## Given passage
★ ★ ★ ★
Halliburton has teamed up with Accenture to enter into a five-year strategic agreement with Microsoft Azure.

One of the world's largest oil field service companies, Halliburton joins a growing number of companies that have turned to the cloud to maximize their ability to extract fossil fuels.

"The scientific consensus is clear. The world confronts an urgent carbon problem. The carbon in our atmosphere has created a blanket of gas that traps heat and is changing the world’s climate," Microsoft president Brad Smith said in a blog post last year announcing the company's plan to be carbon negative by 2030.

"The world’s climate experts agree that the world must take urgent action to bring down emissions."

A hot deal during one of the hottest years on record

Fracking Halliburton
– Joshua Doubek

As part of the partnership, Halliburton will fully migrate from its physical data center deployments by 2022. The full extent of its footprint is not known, but it moved much of its workloads to a CyrusOne data center in Fort Worth back in 2008, and was an IBM Cloud customer in the past.

The company plans to use Halliburton for storage and processing, as well as improve its real-time monitoring of remote operations, and use machine learning and AI tools to improve its analytics capability with the Halliburton Data Lake.

“The strategic agreement with Microsoft and Accenture is an important step in our adoption of new technology and applications to enhance our digital capabilities, drive additional business agility and reduce capital expenditures,” Jeff Miller, Halliburton chairman, president & CEO, said.
★ ★ ★ ★
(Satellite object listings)
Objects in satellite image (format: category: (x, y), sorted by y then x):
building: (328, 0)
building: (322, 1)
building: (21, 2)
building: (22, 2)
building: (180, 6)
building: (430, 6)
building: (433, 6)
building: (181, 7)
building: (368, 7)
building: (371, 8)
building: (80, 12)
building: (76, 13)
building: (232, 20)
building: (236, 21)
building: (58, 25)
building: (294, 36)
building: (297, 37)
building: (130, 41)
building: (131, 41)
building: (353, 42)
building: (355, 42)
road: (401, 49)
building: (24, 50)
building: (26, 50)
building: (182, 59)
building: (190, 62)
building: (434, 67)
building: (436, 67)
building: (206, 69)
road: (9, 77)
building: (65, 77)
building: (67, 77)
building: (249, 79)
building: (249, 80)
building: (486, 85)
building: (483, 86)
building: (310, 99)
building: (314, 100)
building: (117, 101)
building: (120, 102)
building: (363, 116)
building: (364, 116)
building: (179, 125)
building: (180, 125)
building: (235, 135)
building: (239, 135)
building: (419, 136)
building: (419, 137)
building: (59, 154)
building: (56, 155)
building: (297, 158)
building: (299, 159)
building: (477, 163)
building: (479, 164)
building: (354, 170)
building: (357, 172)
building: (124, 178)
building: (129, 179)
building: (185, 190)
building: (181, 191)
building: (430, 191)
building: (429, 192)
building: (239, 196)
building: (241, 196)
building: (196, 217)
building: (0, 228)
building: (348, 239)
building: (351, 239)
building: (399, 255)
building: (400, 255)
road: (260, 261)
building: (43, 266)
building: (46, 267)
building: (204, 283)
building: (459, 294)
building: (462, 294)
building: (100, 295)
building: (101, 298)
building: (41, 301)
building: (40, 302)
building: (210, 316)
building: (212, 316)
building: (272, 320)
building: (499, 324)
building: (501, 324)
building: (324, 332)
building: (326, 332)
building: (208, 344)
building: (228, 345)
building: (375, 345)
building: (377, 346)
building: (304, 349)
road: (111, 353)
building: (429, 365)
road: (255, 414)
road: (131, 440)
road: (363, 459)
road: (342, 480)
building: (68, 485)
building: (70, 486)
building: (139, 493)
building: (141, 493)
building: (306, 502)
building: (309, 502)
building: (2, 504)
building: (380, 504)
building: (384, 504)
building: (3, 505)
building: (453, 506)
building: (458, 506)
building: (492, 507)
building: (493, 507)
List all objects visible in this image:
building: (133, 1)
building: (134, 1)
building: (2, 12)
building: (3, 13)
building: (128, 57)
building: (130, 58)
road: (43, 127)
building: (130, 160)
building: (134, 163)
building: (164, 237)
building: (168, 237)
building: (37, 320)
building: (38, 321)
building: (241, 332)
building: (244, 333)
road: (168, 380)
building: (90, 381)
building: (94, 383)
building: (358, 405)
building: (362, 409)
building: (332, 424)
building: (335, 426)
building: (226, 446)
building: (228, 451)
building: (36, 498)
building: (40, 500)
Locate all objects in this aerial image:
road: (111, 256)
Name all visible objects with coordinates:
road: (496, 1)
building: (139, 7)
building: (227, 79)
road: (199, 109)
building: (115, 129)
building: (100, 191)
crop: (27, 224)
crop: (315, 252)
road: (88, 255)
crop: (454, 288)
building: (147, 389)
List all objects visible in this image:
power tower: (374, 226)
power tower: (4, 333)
★ ★ ★ ★
## Requirement 1
In the article on Halliburton's Azure agreement, by what year will Halliburton fully migrate from its physical data center deployments?
## Requirement 2
Extend the article on Halliburton's Azure agreement, starting after its final sentence.

## Written answer 1
By 2022.

## Written answer 2
“We are excited about the benefits our customers and employees will realize through this agreement, and the opportunity to further leverage our open architecture approach to software delivery.”

Miller was named CEO in 2017, but joined the company several years before the Deepwater Horizon explosion. A government investigation found that the company was jointly at fault, along with BP and Transocean, for the devastating oil spill.

In 2010, the company pleaded guilty to destroying computer simulations it had performed after the accident, which contradicted its claims that BP had not followed its advice.

The company has faced corruption charges in Nigeria, claims of profiteering in Iraq in collaboration with Vice President (and former Halliburton CEO) Dick Cheney, and is responsible for various environmental disasters.

Most recently, US Secretary of the Interior Ryan Zinke was accused of violating federal ethics standards in a land deal that benefited then-CEO David Lesar. Both individuals resigned, with Zinke calling the story "fake news."

The world's largest fracking company, and a huge supplier of equipment to other fossil fuel companies, Halliburton has extensively lobbied against the findings of climate science, helping delay the global response to the crisis.

“Moving to the cloud allows companies to create market-shaping customer offerings and drive tangible business outcomes,” Judson Althoff, the EVP of Microsoft’s Worldwide Commercial Business who previously called climate change one of our era’s most pressing challenges, said.

“Through this alliance with Halliburton and Accenture, we will apply the power of the cloud to unlock digital capabilities that deliver benefits for Halliburton and its customers.”

A brief search of Azure's website finds that it counts BP, Shell, Eni, Petrofac, ExxonMobil, Chevron, Oilfield Solutions, and Volga Gas among its many customers.

"Visualize reservoir simulations to increase drilling hit rates using high-performance computing (HPC)," Microsoft's 'Azure for the energy industry' page states. "Improve decision-making and reservoir production using IoT drilling sensors and advanced analytics," it adds.

A Greenpeace analysis earlier this year noted that "Microsoft can never truly achieve its recently announced 'Carbon Negative' goal while continuing to aid the oil and gas sector with exploration and production."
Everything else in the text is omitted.